Thanks for the great library. I’ve been using it to look at some tabular data and I’ve run into an issue I can’t wrap my head around.

When I call get_tabular_data_from_df to get the DataBunch, it returns an error saying:

TypeError: can’t convert np.ndarray of type numpy.int8. The only supported types are: double, float, float16, int64, int32, and uint8.

I traced the issue back to the dependent variable, which is being converted to an int8 by the function. I’ve tried loading the data as an int32 and as a category. If the dtype is int32, I get an error saying I can’t use .cat unless it’s on a categorical variable. However, I get the TypeError when it’s loaded as a category dtype.

Let me know if I can provide any other info.

It would be great to have more code and your full error message.

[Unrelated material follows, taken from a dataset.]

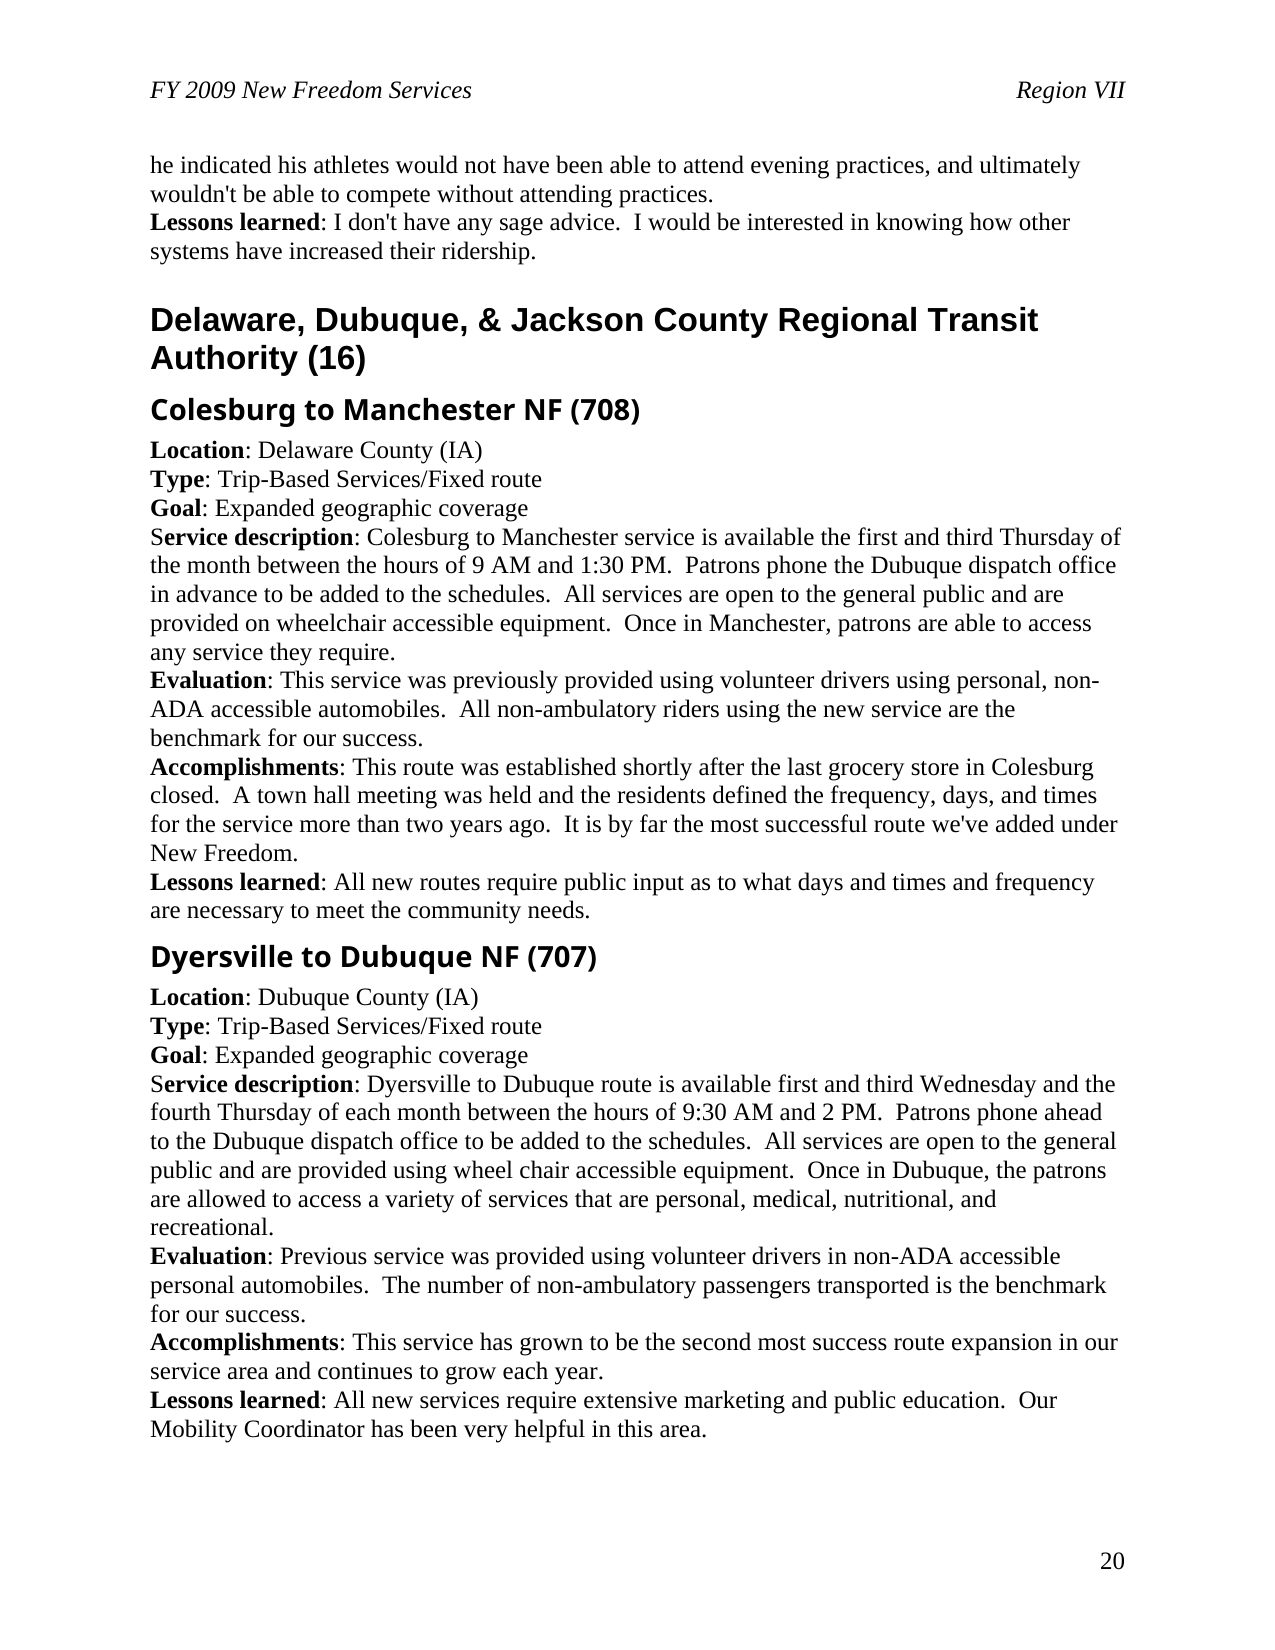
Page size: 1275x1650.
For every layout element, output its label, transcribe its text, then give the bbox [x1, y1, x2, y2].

Sure, the link to the notebook is here.

The error message is at the very bottom.

Hum, I think there might be a as_type(np.int64) missing at the end of line 24 of tabular.data. Do you have a developer install of fastai? If so could you check this solves the issue? Thanks.

Thanks @sgugger. I pulled the developer version last night and tried adding it in. I now get the following error whether the dependent variable dtype is set to categorical or numeric before calling the method.

AttributeError: Can only use .cat accessor with a ‘category’ dtype

If the dtype is category before calling the method, it changes it to int64 and raises the error.

Raises which error?

The AttributeError. It happens whether the dependent variable is passed in as a numeric dtype.

I don’t understand, you didn’t have that error in your notebook before and the categorical variable was having no problem. Could you share an updated notebook?

Hi @sgugger,

My apologies this wasn’t more clear. I pulled the new dev version today and reran the notebook. Currently, the errors are as follows:

if dep_var is int64 on the call to TabularDataBunch.from_df and is left to be converted to category using the Categorify transform, the error is:

AttributeError: ‘CategoricalAccessor’ object has no attribute ‘astype’

if dep_var is set as a category dtype prior to calling TabularDataBunch.from_df, it gets the same error:

AttributeError: ‘CategoricalAccessor’ object has no attribute ‘astype’

I saw in the new data.py you updated line 24 with df[dep_var].cat.astype(np.int64). I tweaked that line to df[dep_var].cat.codes.astype(np.int64). It seems to have resolved that issue, but now I get an error downstream on line 29 of data.py. The notebook with the error message is here:

I went back and checked the dtypes of the columns in cat_names and they’re all properly set as category.

Could you run %debug to know which column poses problem? From your error message and the test you ran, this should work properly.
The .codes missing has been fixed.